V. Analyst’s Conclusion: Key Questions for the Case

The resolution of this dispute does not turn on claim construction or infringement, but on questions of fact and law regarding inventorship. The central issues for the court will likely be:

  • A core legal question will be one of inventive contribution: does the evidence cited in the complaint, such as emails and research proposals, demonstrate that Dr. Campbell contributed to the "conception"—the definite and permanent idea of the complete invention—of the subject matter as ultimately claimed? The analysis will likely focus on whether his alleged contributions went beyond providing general knowledge or executing the ideas of others and rose to the level of conceiving a specific, claimed element.

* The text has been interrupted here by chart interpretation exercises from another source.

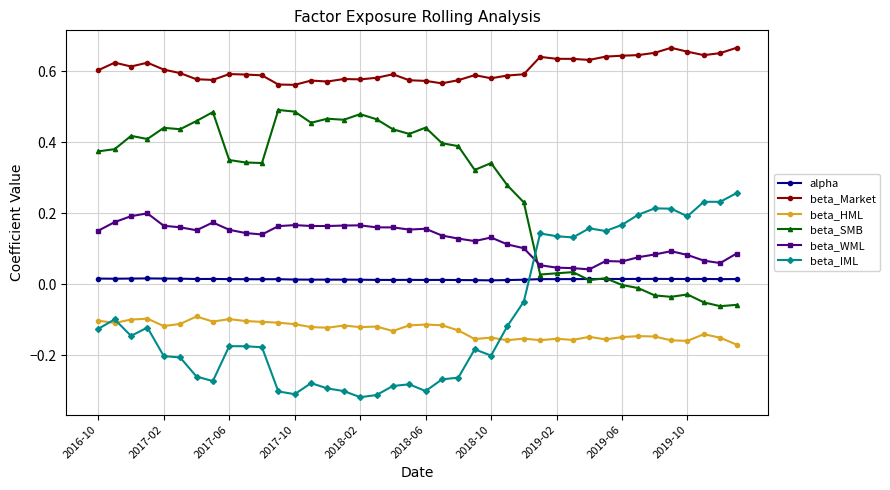

How many data points does each series have?

40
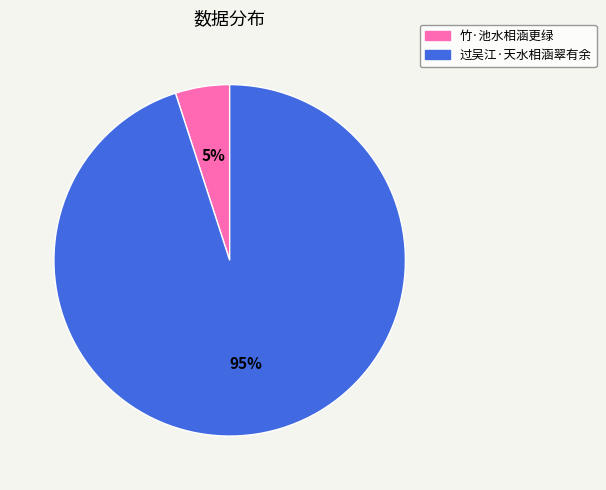

Do 竹·池水相涵更绿 and 过吴江·天水相涵翠有余 together represent more than half of the pie?

Yes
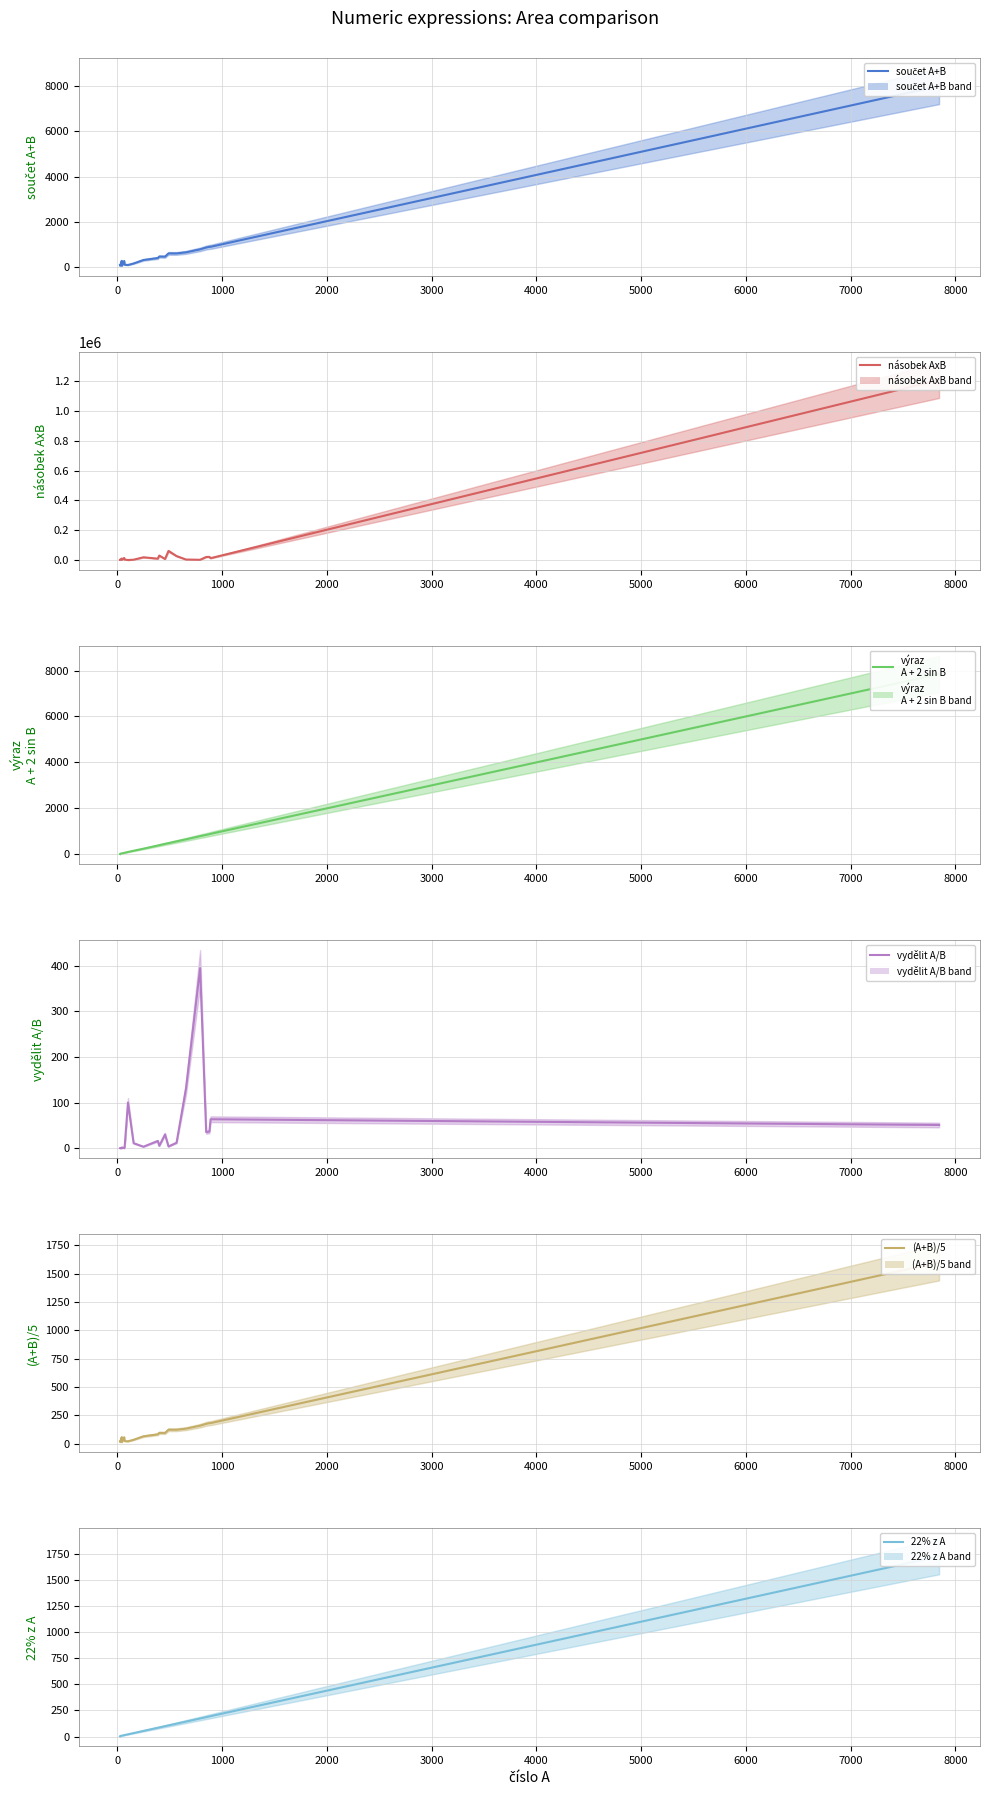

At how many categories does at least one series exceed 149915?

1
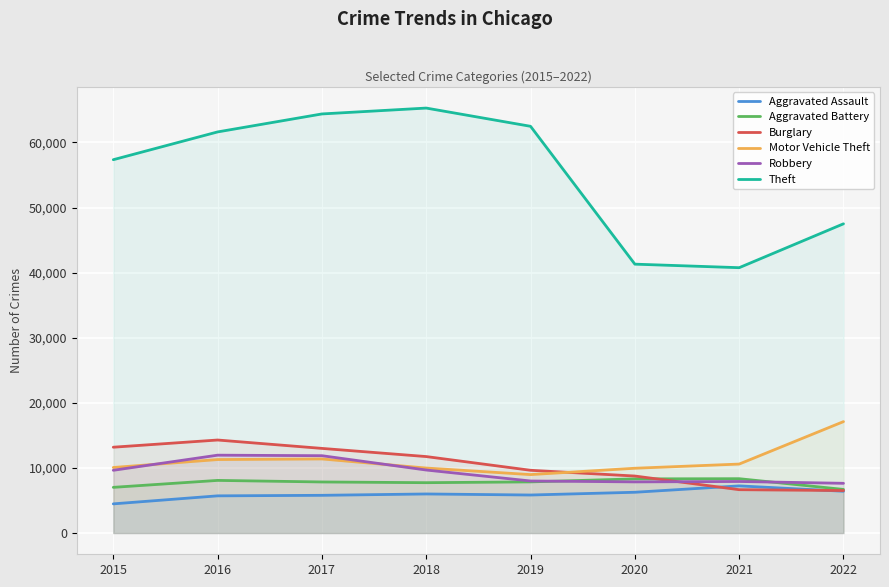

Which series has the largest total across all categories?

Theft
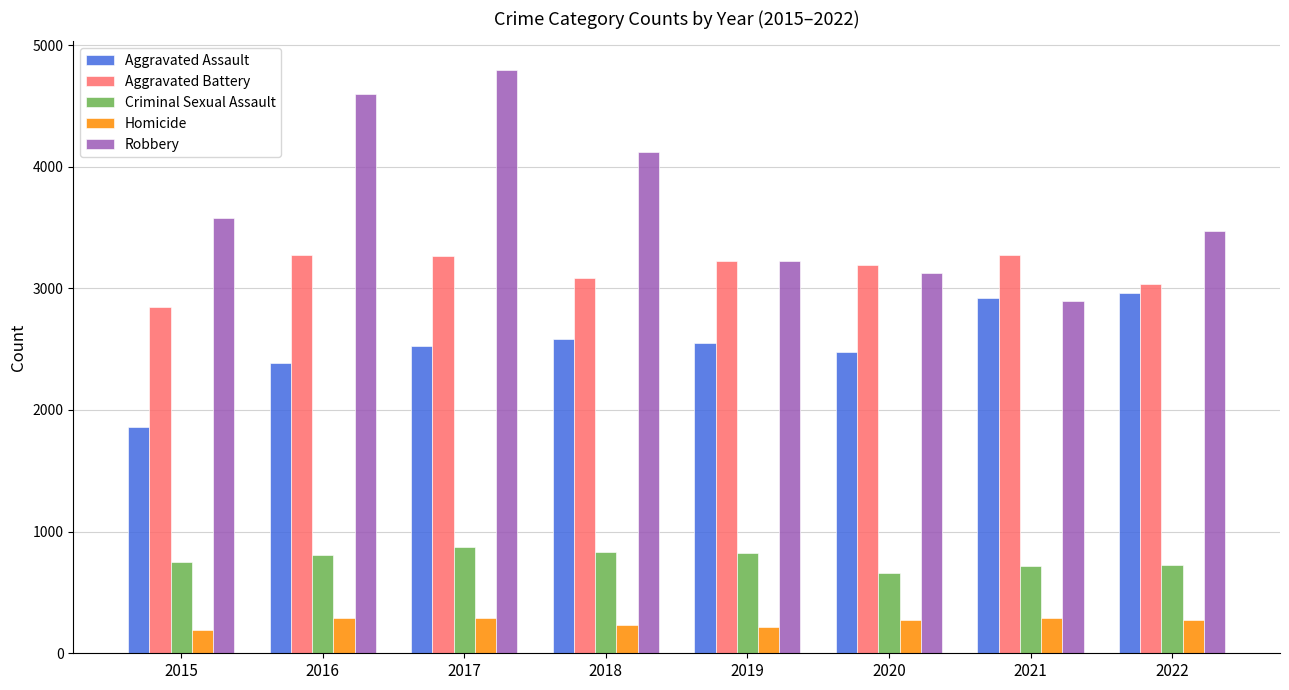

How many groups of bars are there?

8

  • A key evidentiary question will be one of corroboration: can Plaintiff provide sufficient independent evidence to corroborate Dr. Campbell’s testimony regarding the timing and substance of his alleged conception? Under patent law, an inventor’s testimony must be supported by corroborating evidence, and the court will need to determine if the documents referenced in the complaint satisfy this legal requirement.